Why does weak-OOD help? A Further Step Towards Understanding Jailbreaking VLMs
Yuxuan Zhou 1, Yuzhao Peng 1, Yang Bai 2, Kuofeng Gao 1, Yihao Zhang 3, Yechao Zhang 4, Xun Chen 2, Tao Yu 5, Tao Dai 6, Shu-Tao Xia 1
Published on arXiv
2511.08367
Input Manipulation Attack
OWASP ML Top 10 — ML01
Prompt Injection
OWASP LLM Top 10 — LLM01
Key Finding
JOCR, leveraging OCR capabilities embedded during VLM pre-training to render harmful content as readable image text, outperforms SOTA OOD-based jailbreak baselines while requiring minimal additional computation.
JOCR
Novel technique introduced
Large Vision-Language Models (VLMs) are susceptible to jailbreak attacks: researchers have developed a variety of attack strategies that can successfully bypass the safety mechanisms of VLMs. Among these approaches, jailbreak methods based on the Out-of-Distribution (OOD) strategy have garnered widespread attention due to their simplicity and effectiveness. This paper further advances the in-depth understanding of OOD-based VLM jailbreak methods.

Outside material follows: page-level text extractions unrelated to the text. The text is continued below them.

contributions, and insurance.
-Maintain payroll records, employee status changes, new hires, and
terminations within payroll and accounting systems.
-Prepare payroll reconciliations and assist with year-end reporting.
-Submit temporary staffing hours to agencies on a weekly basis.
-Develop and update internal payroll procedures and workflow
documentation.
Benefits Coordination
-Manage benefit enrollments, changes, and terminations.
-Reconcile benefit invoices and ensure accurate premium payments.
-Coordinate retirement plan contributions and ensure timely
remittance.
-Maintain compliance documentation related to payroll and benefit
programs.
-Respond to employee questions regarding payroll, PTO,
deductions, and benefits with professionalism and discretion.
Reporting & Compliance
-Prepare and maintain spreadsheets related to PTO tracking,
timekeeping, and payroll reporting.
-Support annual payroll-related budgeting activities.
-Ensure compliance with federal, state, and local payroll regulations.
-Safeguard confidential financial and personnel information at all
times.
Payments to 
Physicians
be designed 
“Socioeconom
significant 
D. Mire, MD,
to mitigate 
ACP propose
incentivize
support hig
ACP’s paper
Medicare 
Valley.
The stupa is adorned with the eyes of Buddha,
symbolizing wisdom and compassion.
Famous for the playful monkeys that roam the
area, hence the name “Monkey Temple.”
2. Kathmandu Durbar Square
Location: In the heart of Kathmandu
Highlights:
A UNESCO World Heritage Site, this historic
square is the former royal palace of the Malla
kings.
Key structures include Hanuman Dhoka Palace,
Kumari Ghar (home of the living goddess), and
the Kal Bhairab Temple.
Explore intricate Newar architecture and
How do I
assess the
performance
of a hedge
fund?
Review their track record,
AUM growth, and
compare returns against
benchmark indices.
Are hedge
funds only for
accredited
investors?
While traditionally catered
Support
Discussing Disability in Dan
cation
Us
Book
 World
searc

Experimental results demonstrate that jailbreak samples generated via mild OOD strategies exhibit superior performance in circumventing the safety constraints of VLMs--a phenomenon we define as ''weak-OOD''. To unravel the underlying causes of this phenomenon, this study takes SI-Attack, a typical OOD-based jailbreak method, as the research object. We attribute this phenomenon to a trade-off between two dominant factors: input intent perception and model refusal triggering. The inconsistency in how these two factors respond to OOD manipulations gives rise to this phenomenon. Furthermore, we provide a theoretical argument for the inevitability of such inconsistency from the perspective of discrepancies between model pre-training and alignment processes. Building on the above insights, we draw inspiration from optical character recognition (OCR) capability enhancement--a core task in the pre-training phase of mainstream VLMs. Leveraging this capability, we design a simple yet highly effective VLM jailbreak method, whose performance outperforms that of SOTA baselines.
Key Contributions
- Identifies and formalizes the 'weak-OOD' phenomenon: mild OOD image manipulation yields better jailbreak performance than stronger OOD shifts, and shows this is not due to simple feature destruction
- Attributes the weak-OOD phenomenon to an asymmetry between 'input intent perception' (robust to OOD) and 'model refusal triggering' (non-robust), rooted in the gap between VLM pre-training and safety alignment generalization
- Proposes JOCR, an OCR-inspired VLM jailbreak method that maintains intent perception while suppressing model refusal, outperforming SOTA baselines at minimal cost
🛡️ Threat Analysis
The paper proposes JOCR, which manipulates visual inputs (embedding harmful text via OCR-style rendering in images) to cause VLMs to bypass safety mechanisms at inference time — a direct adversarial visual input manipulation attack on VLMs causing safety failure.